My very brief epiphany of the night: there are times when I think to myself that life just isn't fair, and then I remember that the Son of God Almighty being tortured and dying a humiliating death on a tree wasn't exactly fair either. Quite a humbling thought. What we view as temporary unfairness may in actuality be God planning something much bigger, better, and more beautiful in the end. Life may not be fair, but God's plan is always perfect. Lord, please give me the patience to see that. Your ways are truly higher than my ways and Your thoughts higher than my thoughts.

Thursday, August 11, 2011

A Lesson in Courage: My Review of The Help

I loved Kathryn Stockett's novel The Help. Loved it. However, I was nervous when I found out they were making it into a movie. Hollywood has this way of screwing things up sometimes especially when it comes to movies set in the Civil Rights era in the South, but when I found out Kathryn Stockett's childhood friend and fellow Mississippi native Tate Taylor was going to be directing it, I eased up slightly. Now that I've seen the movie, I've realized only a Mississippi native could have written that book or directed that movie. See, as someone who was born and raised in Mississippi, I have a bit of a love/hate relationship with my home state.

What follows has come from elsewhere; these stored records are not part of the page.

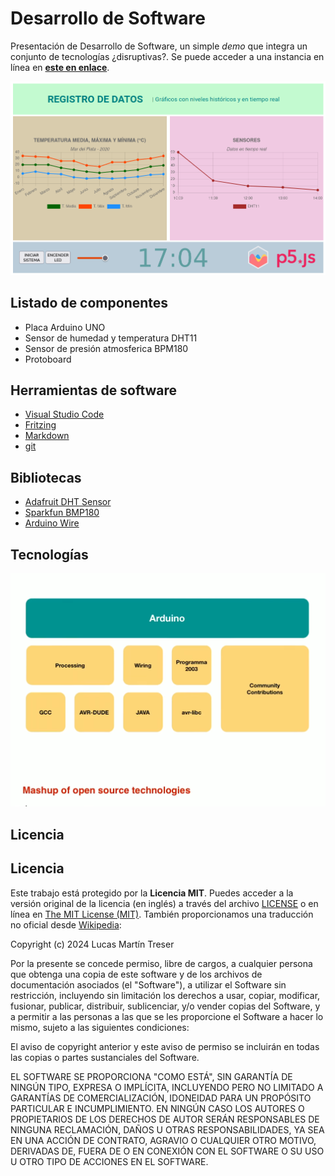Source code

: # Desarrollo de Software

Presentación de Desarrollo de Software, un simple *demo* que integra un conjunto de tecnologías ¿disruptivas?. Se puede acceder a una instancia en línea en **[este en enlace](https://automatismos-mdq.com.ar/blog/tools/monitor/)**.

![Arduino Mashup](/ui.png)

## Listado de componentes 

* Placa Arduino UNO
* Sensor de humedad y temperatura DHT11
* Sensor de presión atmosferica BPM180
* Protoboard

## Herramientas de software

- [Visual Studio Code](https://code.visualstudio.com/)
- [Fritzing](https://fritzing.org/)
- [Markdown](https://www.markdownguide.org/)
- [git](https://git-scm.com/)

## Bibliotecas

- [Adafruit DHT Sensor](https://github.com/adafruit/DHT-sensor-library)
- [Sparkfun BMP180](https://github.com/sparkfun/BMP180_Breakout_Arduino_Library)
- [Arduino Wire](https://www.arduino.cc/en/Reference/Wire)

## Tecnologías

![Arduino Mashup](/mashup.png)

## Licencia

## Licencia

Este trabajo está protegido por la **Licencia MIT**. Puedes acceder a la versión original de la licencia (en inglés) a través del archivo [LICENSE](./LICENSE) o en línea en [The MIT License (MIT)](https://mit-license.org/). También proporcionamos una traducción no oficial desde [Wikipedia](https://es.m.wikipedia.org/wiki/Licencia_MIT#La_licencia):

Copyright (c) 2024 Lucas Martín Treser

Por la presente se concede permiso, libre de cargos, a cualquier persona que obtenga una copia de este software y de los archivos de documentación asociados (el "Software"), a utilizar el Software sin restricción, incluyendo sin limitación los derechos a usar, copiar, modificar, fusionar, publicar, distribuir, sublicenciar, y/o vender copias del Software, y a permitir a las personas a las que se les proporcione el Software a hacer lo mismo, sujeto a las siguientes condiciones:

El aviso de copyright anterior y este aviso de permiso se incluirán en todas las copias o partes sustanciales del Software.

EL SOFTWARE SE PROPORCIONA "COMO ESTÁ", SIN GARANTÍA DE NINGÚN TIPO, EXPRESA O IMPLÍCITA, INCLUYENDO PERO NO LIMITADO A GARANTÍAS DE COMERCIALIZACIÓN, IDONEIDAD PARA UN PROPÓSITO PARTICULAR E INCUMPLIMIENTO. EN NINGÚN CASO LOS AUTORES O PROPIETARIOS DE LOS DERECHOS DE AUTOR SERÁN RESPONSABLES DE NINGUNA RECLAMACIÓN, DAÑOS U OTRAS RESPONSABILIDADES, YA SEA EN UNA ACCIÓN DE CONTRATO, AGRAVIO O CUALQUIER OTRO MOTIVO, DERIVADAS DE, FUERA DE O EN CONEXIÓN CON EL SOFTWARE O SU USO U OTRO TIPO DE ACCIONES EN EL SOFTWARE.
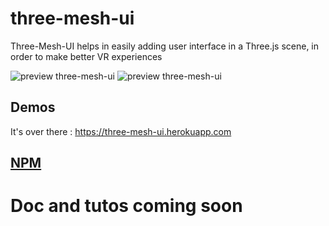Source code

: # three-mesh-ui
Three-Mesh-UI helps in easily adding user interface in a Three.js scene, in order to make better VR experiences

![preview three-mesh-ui](https://felixmariotto.s3.eu-west-3.amazonaws.com/github_preview.jpg)
![preview three-mesh-ui](https://felixmariotto.s3.eu-west-3.amazonaws.com/github_preview.gif)

## Demos
It's over there : https://three-mesh-ui.herokuapp.com

## [NPM](https://www.npmjs.com/package/three-mesh-ui)

# Doc and tutos coming soon
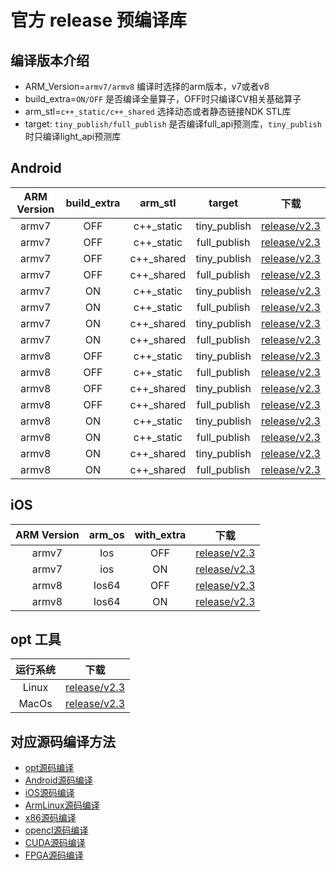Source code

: 
# 官方 release 预编译库

## 编译版本介绍

- ARM_Version=`armv7/armv8`               编译时选择的arm版本，v7或者v8
- build_extra=`ON/OFF`                                是否编译全量算子，OFF时只编译CV相关基础算子
- arm_stl=`c++_static/c++_shared`       选择动态或者静态链接NDK STL库
- target:  `tiny_publish/full_publish` 是否编译full_api预测库，`tiny_publish`时只编译light_api预测库


## Android

|ARM Version|build_extra|arm_stl|target|下载|
|:-------:|:-----:|:-----:|:-----:|:-------:|
|armv7|OFF|c++_static|tiny_publish|[release/v2.3](https://github.com/PaddlePaddle/Paddle-Lite/releases/download/v2.3.0/inference_lite_lib.android.armv7.gcc.c++_static.tiny_publish.tar.gz)|
|armv7|OFF|c++_static|full_publish|[release/v2.3](https://github.com/PaddlePaddle/Paddle-Lite/releases/download/v2.3.0/inference_lite_lib.android.armv7.gcc.c++_static.full_publish.tar.gz)|
|armv7|OFF|c++_shared|tiny_publish|[release/v2.3](https://github.com/PaddlePaddle/Paddle-Lite/releases/download/v2.3.0/inference_lite_lib.android.armv7.gcc.c++_shared.tiny_publish.tar.gz)|
|armv7|OFF|c++_shared|full_publish|[release/v2.3](https://github.com/PaddlePaddle/Paddle-Lite/releases/download/v2.3.0/inference_lite_lib.android.armv7.gcc.c++_shared.full_publish.tar.gz)|
|armv7|ON|c++_static|tiny_publish|[release/v2.3](https://github.com/PaddlePaddle/Paddle-Lite/releases/download/v2.3.0/inference_lite_lib.android.armv7.gcc.c++_static.with_extra.tiny_publish.tar.gz)|
|armv7|ON|c++_static|full_publish|[release/v2.3](https://github.com/PaddlePaddle/Paddle-Lite/releases/download/v2.3.0/inference_lite_lib.android.armv7.gcc.c++_static.with_extra.full_publish.tar.gz)|
|armv7|ON|c++_shared|tiny_publish|[release/v2.3](https://github.com/PaddlePaddle/Paddle-Lite/releases/download/v2.3.0/inference_lite_lib.android.armv7.gcc.c++_shared.with_extra.tiny_publish.tar.gz)|
|armv7|ON|c++_shared|full_publish|[release/v2.3](https://github.com/PaddlePaddle/Paddle-Lite/releases/download/v2.3.0/inference_lite_lib.android.armv7.gcc.c++_shared.with_extra.full_publish.tar.gz)|
|armv8|OFF|c++_static|tiny_publish|[release/v2.3](https://github.com/PaddlePaddle/Paddle-Lite/releases/download/v2.3.0/inference_lite_lib.android.armv8.gcc.c++_static.tiny_publish.tar.gz)|
|armv8|OFF|c++_static|full_publish|[release/v2.3](https://github.com/PaddlePaddle/Paddle-Lite/releases/download/v2.3.0/inference_lite_lib.android.armv8.gcc.c++_static.full_publish.tar.gz)|
|armv8|OFF|c++_shared|tiny_publish|[release/v2.3](https://github.com/PaddlePaddle/Paddle-Lite/releases/download/v2.3.0/inference_lite_lib.android.armv8.gcc.c++_shared.tiny_publish.tar.gz)|
|armv8|OFF|c++_shared|full_publish|[release/v2.3](https://github.com/PaddlePaddle/Paddle-Lite/releases/download/v2.3.0/inference_lite_lib.android.armv8.gcc.c++_shared.full_publish.tar.gz)|
|armv8|ON|c++_static|tiny_publish|[release/v2.3](https://github.com/PaddlePaddle/Paddle-Lite/releases/download/v2.3.0/inference_lite_lib.android.armv8.gcc.c++_static.with_extra.tiny_publish.tar.gz)|
|armv8|ON|c++_static|full_publish|[release/v2.3](https://github.com/PaddlePaddle/Paddle-Lite/releases/download/v2.3.0/inference_lite_lib.android.armv8.gcc.c++_static.with_extra.full_publish.tar.gz)|
|armv8|ON|c++_shared|tiny_publish|[release/v2.3](https://github.com/PaddlePaddle/Paddle-Lite/releases/download/v2.3.0/inference_lite_lib.android.armv8.gcc.c++_shared.with_extra.tiny_publish.tar.gz)|
|armv8|ON|c++_shared|full_publish|[release/v2.3](https://github.com/PaddlePaddle/Paddle-Lite/releases/download/v2.3.0/inference_lite_lib.android.armv8.gcc.c++_shared.with_extra.full_publish.tar.gz)|


## iOS

|ARM Version|arm_os|with_extra|下载|
|:-------:|:-----:|:-----:|:-----:|
|armv7|Ios|OFF|[release/v2.3](https://github.com/PaddlePaddle/Paddle-Lite/releases/download/v2.3.0/inference_lite_lib.ios.armv7.tar.gz)|
|armv7|ios|ON|[release/v2.3](https://github.com/PaddlePaddle/Paddle-Lite/releases/download/v2.3.0/inference_lite_lib.ios.armv7.with_extra.tar.gz)|
|armv8|Ios64|OFF|[release/v2.3](https://github.com/PaddlePaddle/Paddle-Lite/releases/download/v2.3.0/inference_lite_lib.ios64.armv8.tar.gz)|
|armv8|Ios64|ON|[release/v2.3](https://github.com/PaddlePaddle/Paddle-Lite/releases/download/v2.3.0/inference_lite_lib.ios64.armv8.with_extra.tar.gz)|


## opt 工具

| 运行系统 |      下载       |
| :---------: |  :--------------: | 
|    Linux    |  [release/v2.3](https://github.com/PaddlePaddle/Paddle-Lite/releases/download/v2.3.0/opt) |
|    MacOs   |  [release/v2.3](https://github.com/PaddlePaddle/Paddle-Lite/releases/download/v2.3.0/opt_mac) |



## 对应源码编译方法

- [opt源码编译](../user_guides/model_optimize_tool.html#opt)
- [Android源码编译](./source_compile.html#paddlelite)
- [iOS源码编译](./source_compile.html#paddlelite)
- [ArmLinux源码编译](./source_compile.html#paddlelite)
- [x86源码编译](../advanced_user_guides/x86)
- [opencl源码编译](../advanced_user_guides/opencl)
- [CUDA源码编译](../advanced_user_guides/cuda)
- [FPGA源码编译](../advanced_user_guides/fpga)
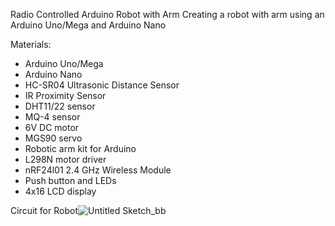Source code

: Radio Controlled Arduino Robot with Arm
Creating a robot with arm using an Arduino Uno/Mega and Arduino Nano

Materials:
 - Arduino Uno/Mega
 - Arduino Nano
 - HC-SR04 Ultrasonic Distance Sensor
 - IR Proximity Sensor
 - DHT11/22 sensor
 - MQ-4 sensor
 - 6V DC motor
 - MGS90 servo
 - Robotic arm kit for Arduino
 - L298N motor driver
 - nRF24l01 2.4 GHz Wireless Module
 - Push button and LEDs
 - 4x16 LCD display

Circuit for Robot![Untitled Sketch_bb](https://user-images.githubusercontent.com/84683140/124900494-c7f49100-dfe9-11eb-9830-22d8c56aef7c.jpg)
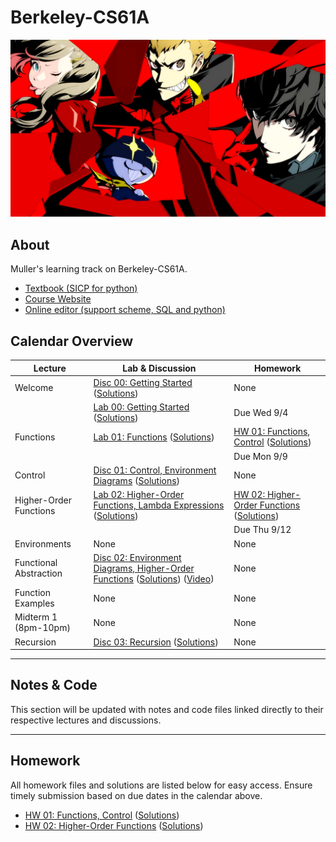 # Berkeley-CS61A

![Berkeley-CS61A Logo](./Images/logo.png)  

## About
Muller's learning track on Berkeley-CS61A.
- [Textbook (SICP for python)](https://www.composingprograms.com/)
- [Course Website](https://cs61a.org/)
- [Online editor (support scheme, SQL and python)](https://code.cs61a.org)

## Calendar Overview

| Lecture                          | Lab & Discussion                                   | Homework                                       |
|----------------------------------|--------------------------------------------------|-----------------------------------------------|
| Welcome                          | [Disc 00: Getting Started](#) ([Solutions](#))   | None                                          |
|                                  | [Lab 00: Getting Started](#) ([Solutions](#))    | Due Wed 9/4                                   |
| Functions                        | [Lab 01: Functions](#) ([Solutions](#))          | [HW 01: Functions, Control](#) ([Solutions](#)) |
|                                  |                                                  | Due Mon 9/9                                   |
| Control                          | [Disc 01: Control, Environment Diagrams](#) ([Solutions](#)) | None                                          |
| Higher-Order Functions           | [Lab 02: Higher-Order Functions, Lambda Expressions](#) ([Solutions](#)) | [HW 02: Higher-Order Functions](#) ([Solutions](#)) |
|                                  |                                                  | Due Thu 9/12                                  |
| Environments                     | None                                             | None                                          |
| Functional Abstraction           | [Disc 02: Environment Diagrams, Higher-Order Functions](#) ([Solutions](#)) ([Video](#)) | None                                          |
| Function Examples                | None                                             | None                                          |
| Midterm 1 (8pm-10pm)             | None                                             | None                                          |
| Recursion                        | [Disc 03: Recursion](#) ([Solutions](#))         | None                                          |

---

## Notes & Code

This section will be updated with notes and code files linked directly to their respective lectures and discussions.

---

## Homework

All homework files and solutions are listed below for easy access. Ensure timely submission based on due dates in the calendar above.

- [HW 01: Functions, Control](#) ([Solutions](#))
- [HW 02: Higher-Order Functions](#) ([Solutions](#))

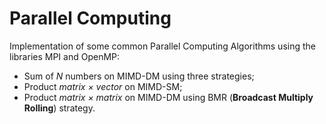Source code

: # Parallel Computing

Implementation of some common Parallel Computing Algorithms using the libraries MPI and OpenMP:
- Sum of *N* numbers on MIMD-DM using three strategies;
- Product *matrix × vector* on MIMD-SM;
- Product *matrix × matrix* on MIMD-DM using BMR (**Broadcast Multiply Rolling**) strategy.
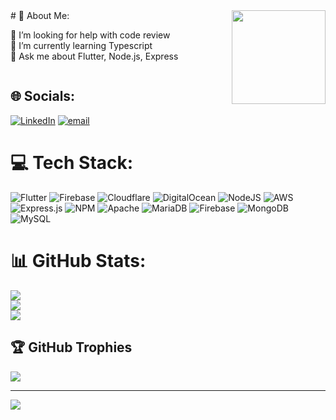 <img align="right" src="https://github.com/DilipKumar64/DilipKumar64/blob/main/assets/gif.gif" width="150"/>
# 💫 About Me:
<div align="left" style="display: flex; align-items: center; gap: 20px;">
  <div>
    <p>🤝 I’m looking for help with code review<br>
    🌱 I’m currently learning Typescript<br>
    💬 Ask me about Flutter, Node.js, Express</p>
  </div>
</div>


## 🌐 Socials:
[![LinkedIn](https://img.shields.io/badge/LinkedIn-%230077B5.svg?logo=linkedin&logoColor=white)](https://linkedin.com/in/dilip-kumar-dev) [![email](https://img.shields.io/badge/Email-D14836?logo=gmail&logoColor=white)](mailto:dilipkumar.dev101@gmail.com) 

# 💻 Tech Stack:
![Flutter](https://img.shields.io/badge/Flutter-%2302569B.svg?style=for-the-badge&logo=Flutter&logoColor=white) ![Firebase](https://img.shields.io/badge/firebase-a08021?style=for-the-badge&logo=firebase&logoColor=ffcd34) ![Cloudflare](https://img.shields.io/badge/Cloudflare-F38020?style=for-the-badge&logo=Cloudflare&logoColor=white) ![DigitalOcean](https://img.shields.io/badge/DigitalOcean-%230167ff.svg?style=for-the-badge&logo=digitalOcean&logoColor=white) ![NodeJS](https://img.shields.io/badge/node.js-6DA55F?style=for-the-badge&logo=node.js&logoColor=white) ![AWS](https://img.shields.io/badge/AWS-%23FF9900.svg?style=for-the-badge&logo=amazon-aws&logoColor=white) ![Express.js](https://img.shields.io/badge/express.js-%23404d59.svg?style=for-the-badge&logo=express&logoColor=%2361DAFB) ![NPM](https://img.shields.io/badge/NPM-%23CB3837.svg?style=for-the-badge&logo=npm&logoColor=white) ![Apache](https://img.shields.io/badge/apache-%23D42029.svg?style=for-the-badge&logo=apache&logoColor=white) ![MariaDB](https://img.shields.io/badge/MariaDB-003545?style=for-the-badge&logo=mariadb&logoColor=white) ![Firebase](https://img.shields.io/badge/firebase-a08021?style=for-the-badge&logo=firebase&logoColor=ffcd34) ![MongoDB](https://img.shields.io/badge/MongoDB-%234ea94b.svg?style=for-the-badge&logo=mongodb&logoColor=white) ![MySQL](https://img.shields.io/badge/mysql-4479A1.svg?style=for-the-badge&logo=mysql&logoColor=white)
# 📊 GitHub Stats:
![](https://github-readme-stats.vercel.app/api?username=DilipKumar64&theme=dark&hide_border=false&include_all_commits=false&count_private=false)<br/>
![](https://nirzak-streak-stats.vercel.app/?user=DilipKumar64&theme=dark&hide_border=false)<br/>
![](https://github-readme-stats.vercel.app/api/top-langs/?username=DilipKumar64&theme=dark&hide_border=false&include_all_commits=false&count_private=false&layout=compact)

## 🏆 GitHub Trophies
![](https://github-profile-trophy.vercel.app/?username=DilipKumar64&theme=radical&no-frame=false&no-bg=true&margin-w=4)

---
[![](https://visitcount.itsvg.in/api?id=DilipKumar64&icon=0&color=0)](https://visitcount.itsvg.in)

<!-- Proudly created with GPRM ( https://gprm.itsvg.in ) -->
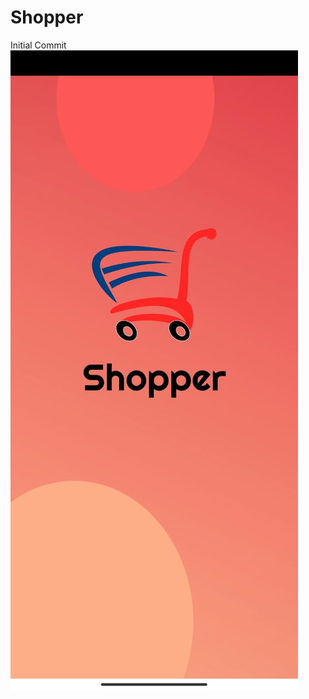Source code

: # Shopper
Initial Commit
![alt text](https://github.com/Harsh7717/Shopper/blob/[branch]/Splash.jpeg?raw=true)
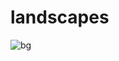 # landscapes
![bg](https://github.com/Ayushnema2002/landscapes/assets/122803722/824ca7ea-7fa4-48df-91f7-319baac833cf)
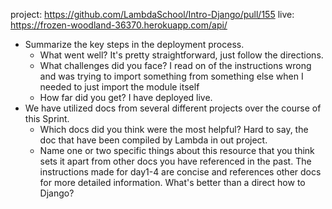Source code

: project: https://github.com/LambdaSchool/Intro-Django/pull/155
live: https://frozen-woodland-36370.herokuapp.com/api/
- Summarize the key steps in the deployment process. 
  - What went well? It's pretty straightforward, just follow the directions.
  - What challenges did you face? I read on of the instructions wrong and was trying to import something from something else when I needed to just import the module itself 
  - How far did you get? I have deployed live.
- We have utilized docs from several different projects over the course of this Sprint.
  - Which docs did you think were the most helpful? Hard to say, the doc that have been compiled by Lambda in out project.
  - Name one or two specific things about this resource that you think sets it apart from other docs you have referenced in the past. The instructions made for day1-4 are concise and references other docs for more detailed information. What's better than a direct how to Django?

Now, before you go berating me for insulting my birthplace, let me explain. I love Mississippi. I love summer nights and the tune of crickets singing and fried chicken and the electricity of football season in the air and strong but delicate magnolia trees and a million other things about Mississippi, but my home state has a dark history that's no fault of its own. The guilt lies solely with its people and the way in which they've treated each other with injustice and allowed hatred over petty differences to engulf our state's history like a disease. Not that any other place doesn't have just as much guilt, but when I think about the horrors inflicted on African Americans and the hatred and fear felt by both races in my beloved Mississippi over the years, it just makes me sick. And it has always left me asking myself a haunting question. Would I have been brave enough? All through school when learning about the Civil Rights movement or even the Civil War, I always had that question in the back of my mind. Would I have been brave enough to do something about stand up for what is right? I hope that I would have been. I hope that I would have been one of those good people who knew that love and respect are neither black nor white who treated all people equally and spoke up when others didn't. I hope I would. Movies and books like this always find me hoping I'd have been one of those people, and I like to think there were more of those people than history lets on. People who fought in quiet ways that wouldn't get them in the textbooks but changed their world in smaller yet still significant ways.

I see a lot of myself in Skeeter Phelan - curly hair, single, writer, sassy, college-educated, career-minded Mississippi girl - and I hope that I'd have been as brave as she. It's a beautiful and moving book and an equally beautiful and moving movie. Read it. See it. Go out and live it...because injustice didn't end with the Civil Rights Act, and there are new injustices to fight everyday. The Lord has called us to stand up against them and to be set apart. Find your cause and fight for it, and He will be there beside you to give you strength and clear your path.